§ **What the exercise asks**
Exact copy, no pictures: output each line below as it stands.

-=-=-=-=-

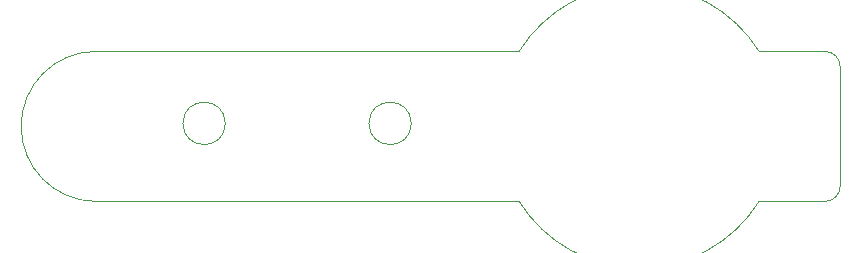
<source format=gm1>
%TF.GenerationSoftware,KiCad,Pcbnew,7.0.10*%
%TF.CreationDate,2024-05-07T16:57:11-04:00*%
%TF.ProjectId,Proj 1 - LED torch,50726f6a-2031-4202-9d20-4c454420746f,0.1*%
%TF.SameCoordinates,Original*%
%TF.FileFunction,Profile,NP*%
%FSLAX46Y46*%
G04 Gerber Fmt 4.6, Leading zero omitted, Abs format (unit mm)*
G04 Created by KiCad (PCBNEW 7.0.10) date 2024-05-07 16:57:11*
%MOMM*%
%LPD*%
G01*
G04 APERTURE LIST*
%TA.AperFunction,Profile*%
%ADD10C,0.100000*%
%TD*%
G04 APERTURE END LIST*
D10*
X179578000Y-120650000D02*
G75*
G03*
X180848000Y-119380000I0J1270000D01*
G01*
X180848000Y-109220000D02*
G75*
G03*
X179578000Y-107950000I-1270000J0D01*
G01*
X173990000Y-120650000D02*
X179578000Y-120650000D01*
X153670000Y-120650000D02*
G75*
G03*
X173990000Y-120650000I10160000J6350000D01*
G01*
X173990000Y-107950000D02*
X179578000Y-107950000D01*
X173990000Y-107950000D02*
G75*
G03*
X153670000Y-107950000I-10160000J-6350000D01*
G01*
X117856000Y-107950000D02*
G75*
G03*
X117856000Y-120650000I0J-6350000D01*
G01*
X180848000Y-109220000D02*
X180848000Y-119380000D01*
X153670000Y-107950000D02*
X117856000Y-107950000D01*
X144544051Y-114046000D02*
G75*
G03*
X140951949Y-114046000I-1796051J0D01*
G01*
X140951949Y-114046000D02*
G75*
G03*
X144544051Y-114046000I1796051J0D01*
G01*
X117856000Y-120650000D02*
X153670000Y-120650000D01*
X128796051Y-114046000D02*
G75*
G03*
X125203949Y-114046000I-1796051J0D01*
G01*
X125203949Y-114046000D02*
G75*
G03*
X128796051Y-114046000I1796051J0D01*
G01*
M02*

</source>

-=-=-=-=-

§ **The completed task**
<source format=gm1>
%TF.GenerationSoftware,KiCad,Pcbnew,7.0.10*%
%TF.CreationDate,2024-05-07T16:57:11-04:00*%
%TF.ProjectId,Proj 1 - LED torch,50726f6a-2031-4202-9d20-4c454420746f,0.1*%
%TF.SameCoordinates,Original*%
%TF.FileFunction,Profile,NP*%
%FSLAX46Y46*%
G04 Gerber Fmt 4.6, Leading zero omitted, Abs format (unit mm)*
G04 Created by KiCad (PCBNEW 7.0.10) date 2024-05-07 16:57:11*
%MOMM*%
%LPD*%
G01*
G04 APERTURE LIST*
%TA.AperFunction,Profile*%
%ADD10C,0.100000*%
%TD*%
G04 APERTURE END LIST*
D10*
X179578000Y-120650000D02*
G75*
G03*
X180848000Y-119380000I0J1270000D01*
G01*
X180848000Y-109220000D02*
G75*
G03*
X179578000Y-107950000I-1270000J0D01*
G01*
X173990000Y-120650000D02*
X179578000Y-120650000D01*
X153670000Y-120650000D02*
G75*
G03*
X173990000Y-120650000I10160000J6350000D01*
G01*
X173990000Y-107950000D02*
X179578000Y-107950000D01*
X173990000Y-107950000D02*
G75*
G03*
X153670000Y-107950000I-10160000J-6350000D01*
G01*
X117856000Y-107950000D02*
G75*
G03*
X117856000Y-120650000I0J-6350000D01*
G01*
X180848000Y-109220000D02*
X180848000Y-119380000D01*
X153670000Y-107950000D02*
X117856000Y-107950000D01*
X144544051Y-114046000D02*
G75*
G03*
X140951949Y-114046000I-1796051J0D01*
G01*
X140951949Y-114046000D02*
G75*
G03*
X144544051Y-114046000I1796051J0D01*
G01*
X117856000Y-120650000D02*
X153670000Y-120650000D01*
X128796051Y-114046000D02*
G75*
G03*
X125203949Y-114046000I-1796051J0D01*
G01*
X125203949Y-114046000D02*
G75*
G03*
X128796051Y-114046000I1796051J0D01*
G01*
M02*

</source>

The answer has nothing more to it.